Collected data entries
_ _ _ _ _ _ _
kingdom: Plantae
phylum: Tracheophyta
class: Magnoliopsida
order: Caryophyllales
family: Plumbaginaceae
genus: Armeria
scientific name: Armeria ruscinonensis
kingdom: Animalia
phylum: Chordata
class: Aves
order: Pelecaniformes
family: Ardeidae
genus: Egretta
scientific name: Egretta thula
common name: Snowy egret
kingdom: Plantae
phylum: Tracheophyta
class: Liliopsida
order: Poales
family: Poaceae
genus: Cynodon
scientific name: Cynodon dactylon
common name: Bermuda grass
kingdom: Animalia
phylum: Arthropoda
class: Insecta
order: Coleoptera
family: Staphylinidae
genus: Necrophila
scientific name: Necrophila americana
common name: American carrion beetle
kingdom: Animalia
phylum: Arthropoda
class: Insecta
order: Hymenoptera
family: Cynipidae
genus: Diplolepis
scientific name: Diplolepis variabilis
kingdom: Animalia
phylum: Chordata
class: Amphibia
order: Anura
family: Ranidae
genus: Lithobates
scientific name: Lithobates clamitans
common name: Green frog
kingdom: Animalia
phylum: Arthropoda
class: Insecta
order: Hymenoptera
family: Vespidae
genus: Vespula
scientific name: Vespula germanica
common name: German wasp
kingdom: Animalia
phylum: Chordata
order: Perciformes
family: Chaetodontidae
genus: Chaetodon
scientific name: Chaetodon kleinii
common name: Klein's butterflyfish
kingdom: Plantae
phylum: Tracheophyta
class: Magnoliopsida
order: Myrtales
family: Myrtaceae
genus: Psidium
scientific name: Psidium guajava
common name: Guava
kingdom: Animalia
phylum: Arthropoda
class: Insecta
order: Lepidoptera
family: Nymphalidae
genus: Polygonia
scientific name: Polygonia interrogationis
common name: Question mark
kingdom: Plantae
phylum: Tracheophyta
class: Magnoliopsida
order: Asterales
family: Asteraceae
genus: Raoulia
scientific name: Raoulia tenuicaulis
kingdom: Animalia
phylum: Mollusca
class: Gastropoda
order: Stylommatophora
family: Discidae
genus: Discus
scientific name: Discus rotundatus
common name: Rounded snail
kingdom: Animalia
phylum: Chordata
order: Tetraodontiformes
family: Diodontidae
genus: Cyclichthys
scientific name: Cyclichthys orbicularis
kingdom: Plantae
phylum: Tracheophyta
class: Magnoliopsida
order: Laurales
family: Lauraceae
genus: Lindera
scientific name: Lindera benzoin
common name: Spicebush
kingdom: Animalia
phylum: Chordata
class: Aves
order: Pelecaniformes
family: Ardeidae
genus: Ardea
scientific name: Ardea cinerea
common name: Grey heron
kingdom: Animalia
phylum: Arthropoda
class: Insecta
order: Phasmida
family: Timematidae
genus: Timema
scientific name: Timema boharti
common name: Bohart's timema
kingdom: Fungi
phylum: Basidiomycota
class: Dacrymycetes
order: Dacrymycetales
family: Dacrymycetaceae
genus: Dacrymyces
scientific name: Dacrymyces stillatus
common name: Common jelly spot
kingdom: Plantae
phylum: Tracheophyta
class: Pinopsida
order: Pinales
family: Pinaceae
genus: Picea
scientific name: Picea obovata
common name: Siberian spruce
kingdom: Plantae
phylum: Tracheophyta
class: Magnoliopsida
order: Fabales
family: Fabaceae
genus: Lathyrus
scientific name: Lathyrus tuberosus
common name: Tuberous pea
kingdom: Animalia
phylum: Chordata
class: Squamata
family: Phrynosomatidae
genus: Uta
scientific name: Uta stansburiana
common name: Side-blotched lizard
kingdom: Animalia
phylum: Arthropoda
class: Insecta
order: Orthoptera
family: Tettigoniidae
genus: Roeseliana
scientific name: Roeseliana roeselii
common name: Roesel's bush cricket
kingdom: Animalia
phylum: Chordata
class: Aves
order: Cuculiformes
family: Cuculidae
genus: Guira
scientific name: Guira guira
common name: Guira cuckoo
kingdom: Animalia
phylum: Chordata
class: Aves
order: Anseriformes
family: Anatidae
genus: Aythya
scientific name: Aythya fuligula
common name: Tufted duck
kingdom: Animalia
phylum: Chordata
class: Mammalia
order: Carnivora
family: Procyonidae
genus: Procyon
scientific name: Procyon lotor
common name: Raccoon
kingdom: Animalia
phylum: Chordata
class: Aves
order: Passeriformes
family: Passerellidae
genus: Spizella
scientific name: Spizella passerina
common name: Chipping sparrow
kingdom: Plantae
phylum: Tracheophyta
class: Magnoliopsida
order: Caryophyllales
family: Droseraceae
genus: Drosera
_ _ _ _ _ _ _
▶ [What the exercise asks]:
Print the lines again unchanged, beginning with the line that contains "common name: American carrion beetle" and continuing through the line that contains "genus: Timema".

▶ [Exercise result]:
common name: American carrion beetle
kingdom: Animalia
phylum: Arthropoda
class: Insecta
order: Hymenoptera
family: Cynipidae
genus: Diplolepis
scientific name: Diplolepis variabilis
kingdom: Animalia
phylum: Chordata
class: Amphibia
order: Anura
family: Ranidae
genus: Lithobates
scientific name: Lithobates clamitans
common name: Green frog
kingdom: Animalia
phylum: Arthropoda
class: Insecta
order: Hymenoptera
family: Vespidae
genus: Vespula
scientific name: Vespula germanica
common name: German wasp
kingdom: Animalia
phylum: Chordata
order: Perciformes
family: Chaetodontidae
genus: Chaetodon
scientific name: Chaetodon kleinii
common name: Klein's butterflyfish
kingdom: Plantae
phylum: Tracheophyta
class: Magnoliopsida
order: Myrtales
family: Myrtaceae
genus: Psidium
scientific name: Psidium guajava
common name: Guava
kingdom: Animalia
phylum: Arthropoda
class: Insecta
order: Lepidoptera
family: Nymphalidae
genus: Polygonia
scientific name: Polygonia interrogationis
common name: Question mark
kingdom: Plantae
phylum: Tracheophyta
class: Magnoliopsida
order: Asterales
family: Asteraceae
genus: Raoulia
scientific name: Raoulia tenuicaulis
kingdom: Animalia
phylum: Mollusca
class: Gastropoda
order: Stylommatophora
family: Discidae
genus: Discus
scientific name: Discus rotundatus
common name: Rounded snail
kingdom: Animalia
phylum: Chordata
order: Tetraodontiformes
family: Diodontidae
genus: Cyclichthys
scientific name: Cyclichthys orbicularis
kingdom: Plantae
phylum: Tracheophyta
class: Magnoliopsida
order: Laurales
family: Lauraceae
genus: Lindera
scientific name: Lindera benzoin
common name: Spicebush
kingdom: Animalia
phylum: Chordata
class: Aves
order: Pelecaniformes
family: Ardeidae
genus: Ardea
scientific name: Ardea cinerea
common name: Grey heron
kingdom: Animalia
phylum: Arthropoda
class: Insecta
order: Phasmida
family: Timematidae
genus: Timema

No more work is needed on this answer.